The 5090's spare ~12 GB at Q4_K_M is real working room. Two ways to spend it:

  1. Longer context. Raise --ctx-size (e.g. 16384 or 32768). The Gemma 4 card notes the global layers use unified Keys and Values + p-RoPE to keep the long-context KV cache modest, and the model's native window is 256K tokens — so on 32 GB you can push context far past the 8K default before pressure builds. If you do hit a ceiling at very long context, recent llama.cpp builds support --cache-type-k q8_0 --cache-type-v q8_0 to halve KV-cache size — but note that flag path currently requires FlashAttention on llama.cpp, which conflicts with the Gemma-4 SWA caveat above; test stability first or stay on Ollama.
  2. Higher quant. Swap the Q4_K_M file for Q5_K_M (21.66 GB) or Q6_K (25.20 GB) from the unsloth tree for better output quality. Both fit a 32 GB card; only Q8_0 (32.64 GB) is out of reach once KV cache + activations are added.

Want full BF16 quality or a different runtime (vLLM / Transformers)?

The canonical transformers path loads BF16 weights via pip install -U transformers torch accelerate and AutoModelForCausalLM — at 30.7B parameters that is ~62 GB in BF16, which does not fit even a 32 GB card. For single-5090 deployment, a Q4–Q6 GGUF in Ollama or llama.cpp is the realistic loader path. To run the full-precision model or a vLLM server you need a larger GPU (or multi-GPU).

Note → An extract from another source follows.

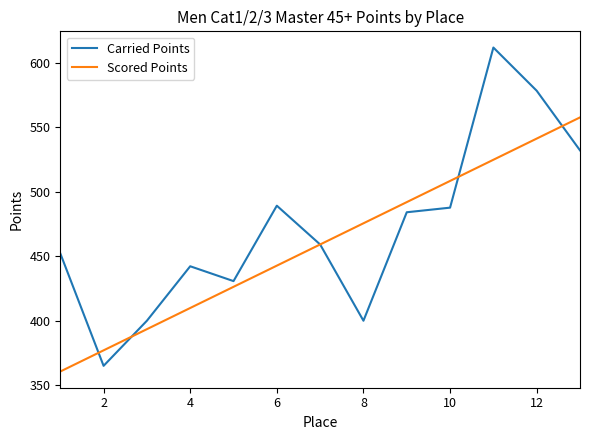

Which series has the largest total across all categories?

Carried Points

The GGUF here is the consumer-card path the model card itself targets: "consumer GPUs and workstations (26B A4B, 31B)".

Blackwell sm_120 — anything special for the 5090?

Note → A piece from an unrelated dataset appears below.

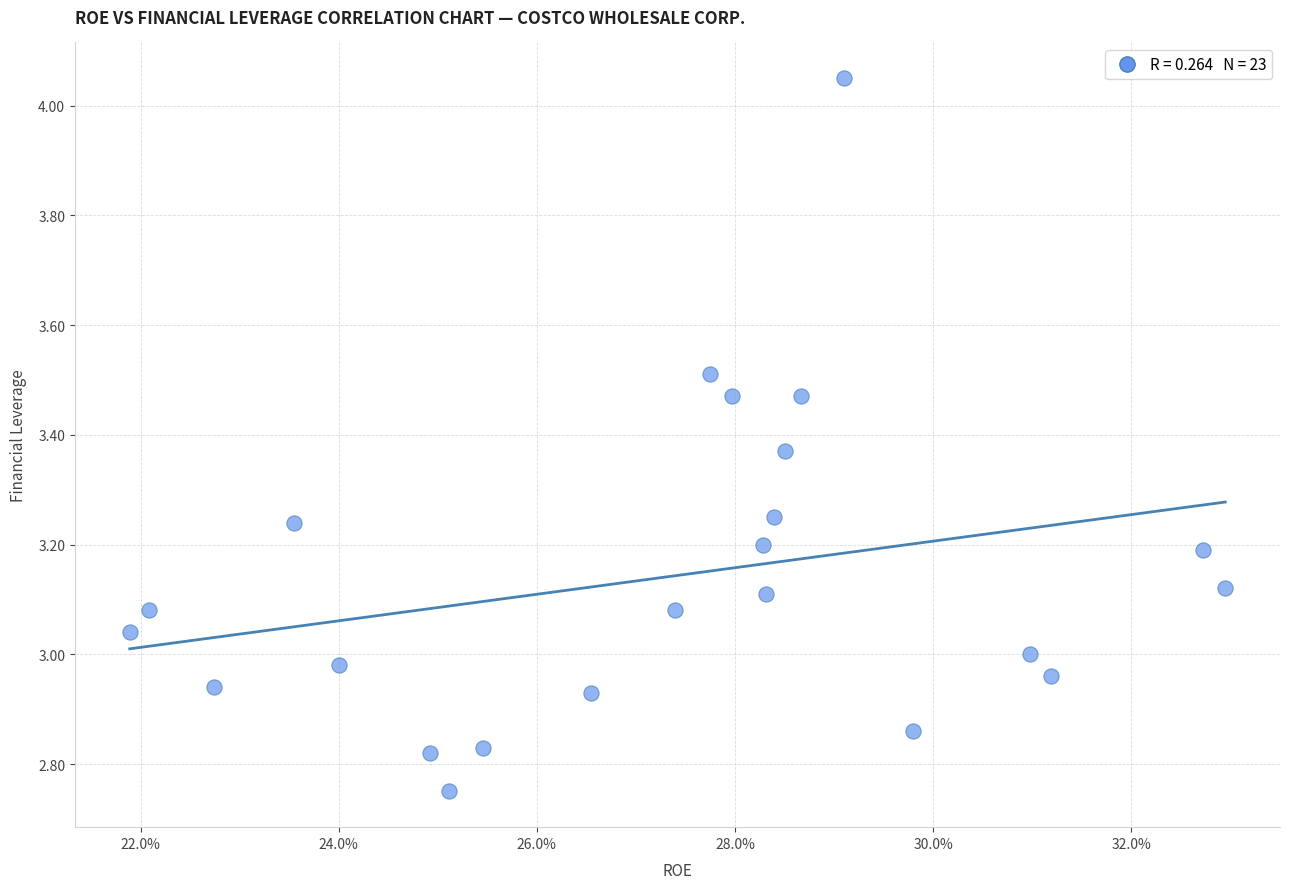

What is the range of Y values (max minus min)?

1.3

The RTX 5090 is Blackwell (sm_120). Use current pre-built CUDA binaries: the llama-bXXXX-bin-ubuntu-cuda-12.x-x64.zip releases built against CUDA 12.8+ include sm_120 kernels, and Ollama's bundled runtime already targets Blackwell — no manual wheel-building is needed for GGUF inference. (This is a GGUF/llama.cpp recipe, so the FlashAttention-2 sm_120 wheel gap that bites transformers/vllm quick-start snippets on Blackwell does not apply here — llama.cpp's own attention kernels are used, and this recipe runs them without --flash-attn per the SWA caveat above.)

common questions
How much VRAM does Gemma4 31B need?

About 20 GB — the minimum this recipe targets.

Which GPUs is Gemma4 31B tested on?

RTX 5090 (32 GB).

How hard is this setup?

Intermediate — follow the steps above.